The most important practical question is how much it will count against an existing or proposed practice of interpretation that the practice violates ordinary rules of grammar. Most of the linguists, I think it is fair to say, believed that conformity with English grammar counts for quite a lot in a proposed interpretation. They did not deny that very strong (legal) reasons could override the argument in favor of an interpretation that conforms with ordinary grammar, but they assumed it would take very strong reasons to do so (once someone recognized the implications of ordinary grammar).

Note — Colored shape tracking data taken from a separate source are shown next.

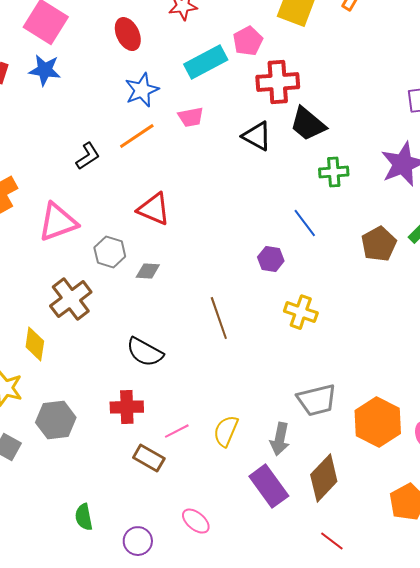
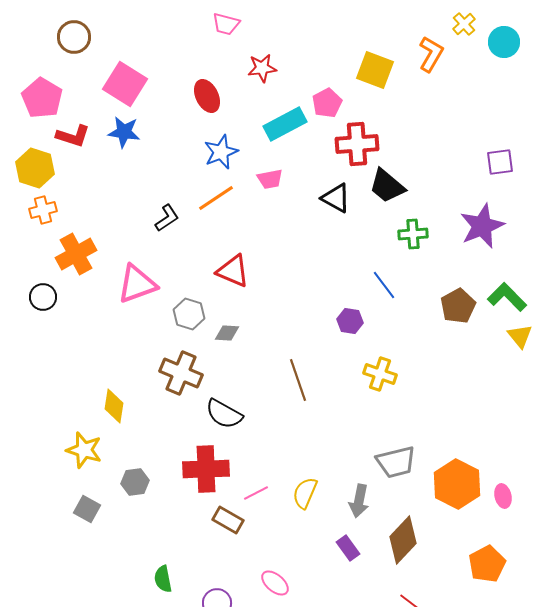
brown cross: (71, 299) -> (181, 373), moved, turned -30
red cross: (127, 407) -> (206, 469), size x1.4
gray hexagon: (56, 420) -> (135, 482), size x0.7
purple rectangle: (269, 486) -> (348, 548), size x0.6

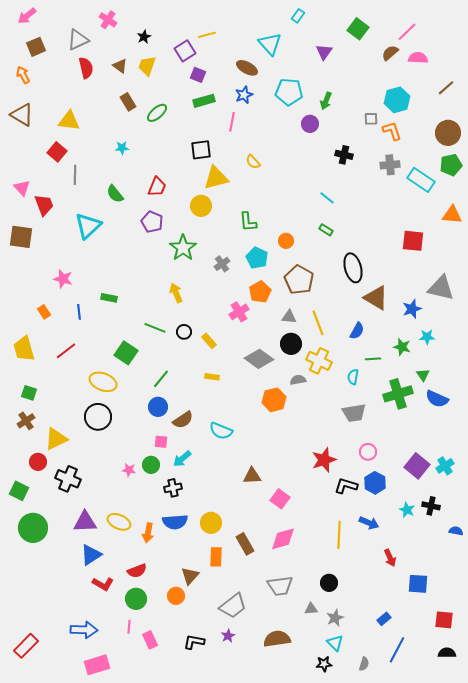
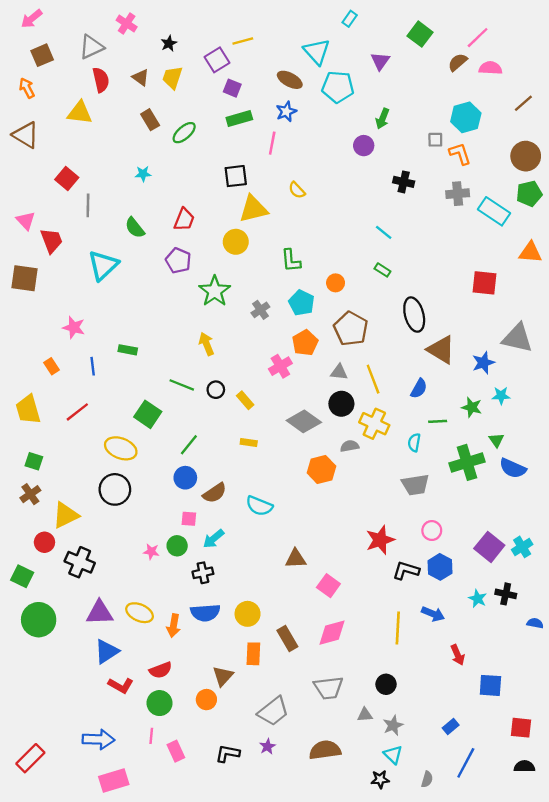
cyan pentagon: (289, 92) -> (338, 87), moved
yellow triangle: (69, 121) -> (80, 113), moved

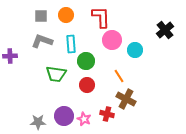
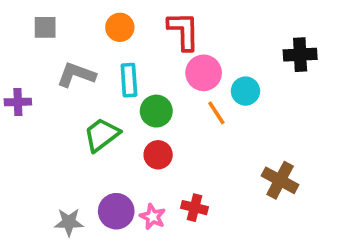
gray square: (41, 16) -> (45, 27), moved
black cross: (165, 30) -> (300, 55), turned 36
green trapezoid: (56, 74) -> (102, 135), turned 135
orange line: (119, 76) -> (216, 113), moved
brown cross: (126, 99) -> (280, 180), moved

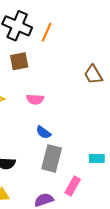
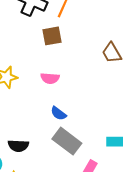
brown square: (19, 61) -> (52, 36), moved
gray rectangle: (52, 158) -> (67, 141), turned -68

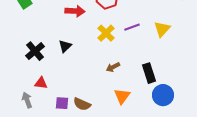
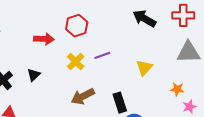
yellow triangle: (162, 29) -> (144, 68), moved
brown arrow: (113, 67) -> (83, 96), size x1.6

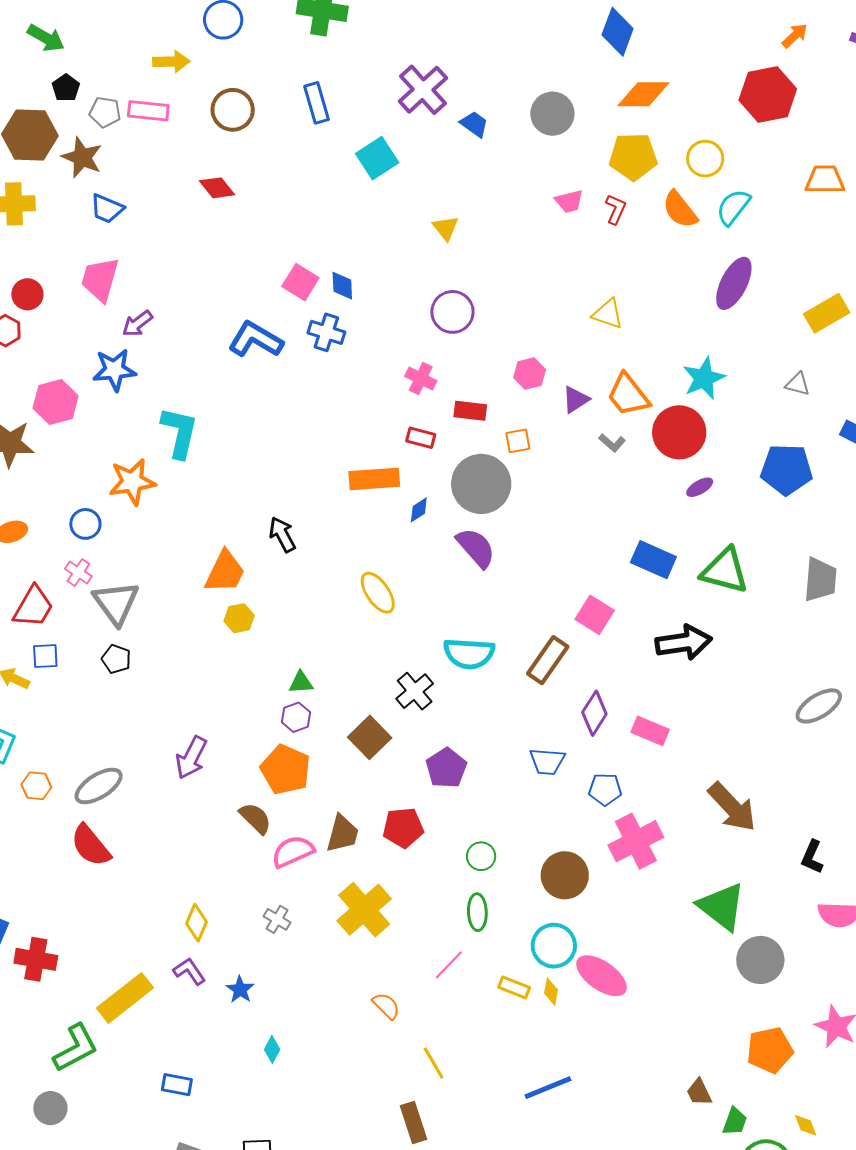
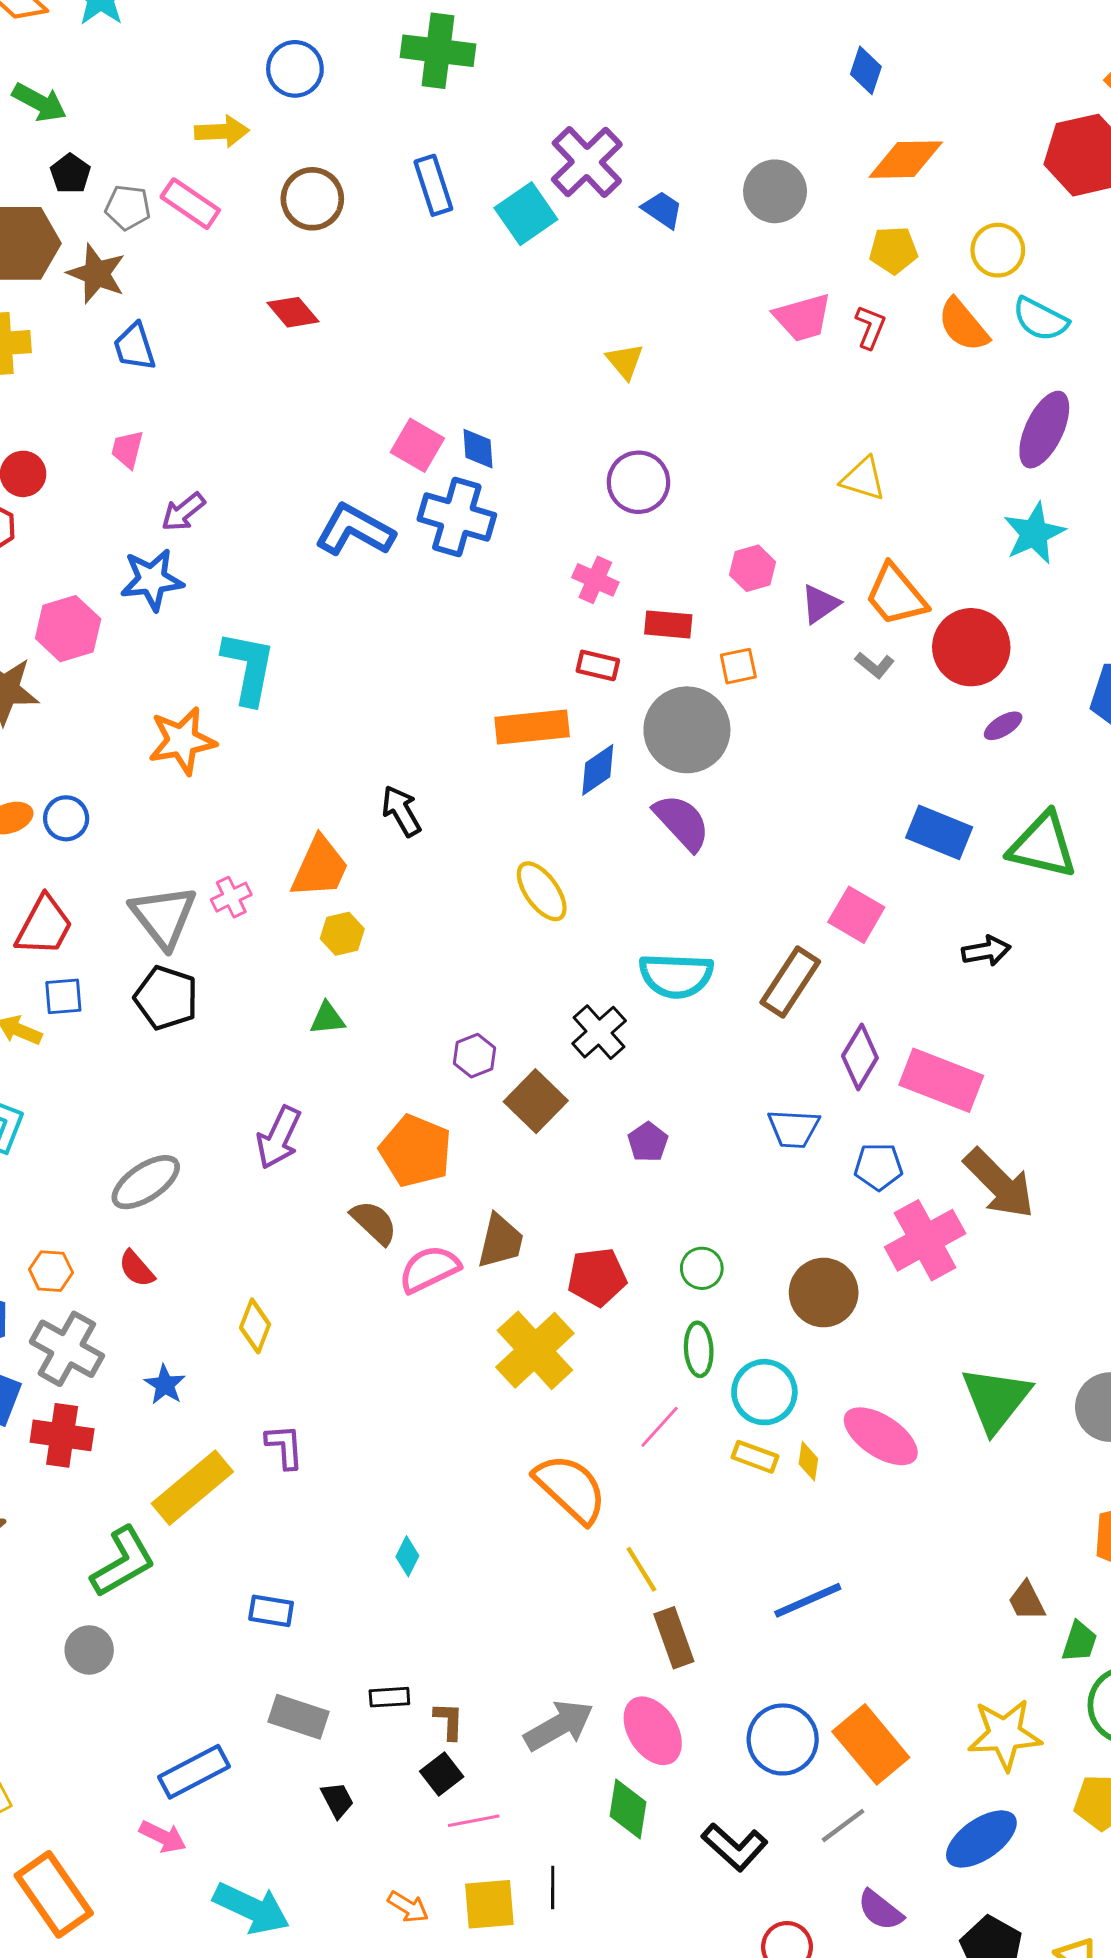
blue diamond: (618, 32) -> (866, 70), size x0.7
pink rectangle: (148, 111) -> (190, 204), turned 30
yellow pentagon: (633, 157) -> (893, 250), size x0.7
cyan square: (377, 158) -> (526, 214), moved
pink trapezoid: (569, 201) -> (803, 318), size x1.4
cyan semicircle: (733, 207) -> (1040, 319), turned -99
blue trapezoid: (107, 209) -> (134, 347), turned 51
pink trapezoid: (100, 279) -> (127, 449), size x0.6
blue cross: (326, 332) -> (457, 517), size x1.4
cyan star: (704, 378) -> (1034, 533), moved
blue diamond: (419, 510) -> (598, 770), size x1.4
blue circle: (85, 524) -> (66, 818), moved
pink cross: (78, 573) -> (231, 897), moved, turned 32
black arrow: (684, 642) -> (986, 951), size x0.6
black pentagon: (116, 659) -> (166, 998), size x1.5
green triangle: (301, 683) -> (327, 1018), moved
purple hexagon: (296, 717) -> (475, 1056), moved
pink rectangle: (650, 731) -> (941, 1080), size x1.5
purple pentagon: (446, 768) -> (648, 1142), size x0.7
orange hexagon: (36, 786) -> (51, 1271), moved
brown arrow: (732, 807) -> (999, 1184), moved
red pentagon: (403, 828) -> (597, 1277), moved
red semicircle: (91, 846) -> (137, 1269), size x0.6
green triangle: (722, 907) -> (996, 1399), moved, turned 32
gray cross: (277, 919) -> (67, 1349), moved, size x1.8
yellow diamond: (196, 923) -> (255, 1326), moved
cyan circle: (554, 946) -> (764, 1392), moved
purple L-shape: (189, 971) -> (285, 1446), turned 32
blue star: (240, 990) -> (165, 1385), moved
orange semicircle: (386, 1006) -> (571, 1489), size x1.8
brown rectangle: (414, 1123) -> (674, 1638), moved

Calling deviations a part of a "different language" ("Law English") might make it appear that weaker reasons could justify judicial disregard of ordinary English grammar. Just how strong reasons to deviate from ordinary English grammar need to be is a very complicated question. (For communications mainly from legislators to prosecutors and judges-such as designations about culpability-perhaps the reasons need be less strong than when communications are mainly to ordinary individuals and their lawyers.) My point here is merely that this question deserves careful independent judgment, and it should not be unthinkingly resolved, either way, by one's choice of characterization of a deviant linguistic practice.

The second question is whether such deviant practices might be regarded as a fit study for linguists, with a potential for insights drawn from their discipline. Some lawyers at the conference expressed the view that the linguists should not simply suppose that a deviant practice is not their business because it is not (for them) part of a language. Perhaps there are reasons why linguists could not profitably study various subsystems that include certain deviations from standard grammatical usage (and do not include any consistent alternative grammar), but no one explained those reasons. Again, the question of aptness for examination by particular specialists should not be determined, either way, by one's choice of explanatory concepts.